*TASK DETAILS:* Extract each line of the items below that contains the string "left".

*INPUT FOR THIS TASK:*
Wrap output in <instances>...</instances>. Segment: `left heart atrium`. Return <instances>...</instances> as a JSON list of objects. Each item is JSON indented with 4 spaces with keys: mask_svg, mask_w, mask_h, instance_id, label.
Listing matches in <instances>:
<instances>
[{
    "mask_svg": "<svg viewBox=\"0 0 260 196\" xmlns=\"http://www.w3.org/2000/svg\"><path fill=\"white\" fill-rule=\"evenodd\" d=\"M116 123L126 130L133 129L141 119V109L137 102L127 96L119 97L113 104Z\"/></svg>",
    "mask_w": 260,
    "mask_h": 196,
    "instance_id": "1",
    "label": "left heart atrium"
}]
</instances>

*TASK SOLUTION:*
Wrap output in <instances>...</instances>. Segment: `left heart atrium`. Return <instances>...</instances> as a JSON list of objects. Each item is JSON indented with 4 spaces with keys: mask_svg, mask_w, mask_h, instance_id, label.
    "label": "left heart atrium"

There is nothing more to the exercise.